Do mesmo jeito que a então professora e advogada Ruth Bader Ginsburg (Felicity Jones) percebe em Suprema, com estreia amanhã no Recife, que há timings excelentes para que lutas sejam engatadas, há também excelentes timings para que histórias sejam contadas, como é o caso deste filme dirigido por Mimi Leder. Essa percepção também é algo presente na estrutura adotada pelo longa, pois assim como a luta da hoje juíza da Suprema Corte é repleta de entraves até alavancar, o mesmo acontece com o ritmo do filme. Entretanto, quando alavanca, consegue fazer jus à batalha travada pela emblemática personalidade.
Depois de ser tema do documentário RBG, indicado ao Oscar, agora é a vez da ficcionalização dos primeiros passos da juíza da Suprema Corte Americana Ruth Bader Ginsburg. Aqui, acompanhamos seus primeiros passos. Sua vida ao estudar direito em Harvard, sendo uma das raras alunas em um meio machista, ainda conciliando os estudos com a maternidade. Ela conta com ajuda do marido Martin (Armie Hammer), também estudante da universidade.
Chega a década de 1970 e Ruth passa a ser professora, levando debates sobre lei e gênero para a sala de aula. A grande reviravolta vem quando toma conhecimento de um caso que, a partir de uma discriminação previdenciária de um homem, pode ser um primeiro passo para a derrubada de leis que fazem distinções baseadas em gênero. Essa jornada, logicamente, vai contar com obstáculos culturais iguais aos que tenta combater dentro da esfera legislativa e judiciária.
Em seus momentos iniciais, por tentar abraçar aquela velha estrutura narrativa de cinebiografias, em que se tenta cobrir um grande espaço de tempo com porções da vida das personagens, evocando conflitos que surgem com a mesma velocidade em que desaparecem. Esse esquema é até bem intencionado em Suprema, deixa claro de sua vontade de ilustrar como a trajetória de Ruth sempre foi perpassada pela discriminação de gênero, mas sua montagem problemática acaba por minar a força dramática de tais momentos.
Começando a funcionar
A boa notícia é que em sua segunda parte, a direção de Leder decide esquecer essa estrutura e transforma Suprema em um autêntico e excelente filme de tribunal. É neste ponto que o texto justifica de forma mais incisiva o quão poderosa intelectualmente e moralmente é sua protagonista. Felicity Jones, sua postura e seus olhos carregados, consegue dar vazão a tudo isso. O interesse pela trama também aumenta de forma significativa ao acompanharmos uma série de debates, formulações de hipóteses e estratagemas jurídicos.

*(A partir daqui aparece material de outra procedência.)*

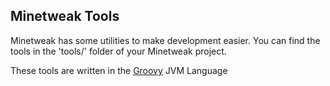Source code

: Minetweak Tools
---------------

Minetweak has some utilities to make development easier. You can find the tools in the 'tools/' folder of your Minetweak project.

These tools are written in the [Groovy]() JVM Language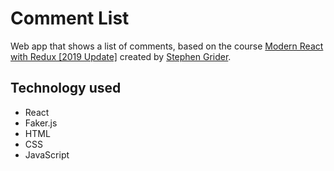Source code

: # Comment List

Web app that shows a list of comments, based on the course [Modern React with Redux [2019 Update]](https://www.udemy.com/react-redux/) created by [Stephen Grider](https://github.com/StephenGrider).

## Technology used

- React
- Faker.js
- HTML
- CSS
- JavaScript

Nessa virada, as coisas poderiam caminhar para a exposição e didatismo fáceis, mas isso não acontece em sua maior parte. Um de seus pontos mais positivos é conseguir explicar conceitos jurídicos e culturais de uma forma bem dramatizada, funcionando narrativamente. Enfocando mais os preparativos do caso do que o tribunal em si, o roteiro consegue levantar discussões que englobam diversos possíveis braços da situação discriminatória de gênero, como interseções com a questão racial e confrontamento entre mudanças culturais e mudanças institucionais.
Suprema é um filme que envolve, mas um pouco mais de carinho na hora de ser montado e um pouco mais de inventividade visual não fariam mal. Sua força temática, entretanto, é poderosa, impulsionada pela condução honesta de Mimi Leder e por boas atuações, principalmente de Jones. Uma história que, mesmo com seus entraves, ainda consegue carregar a capacidade de ser inspiradora.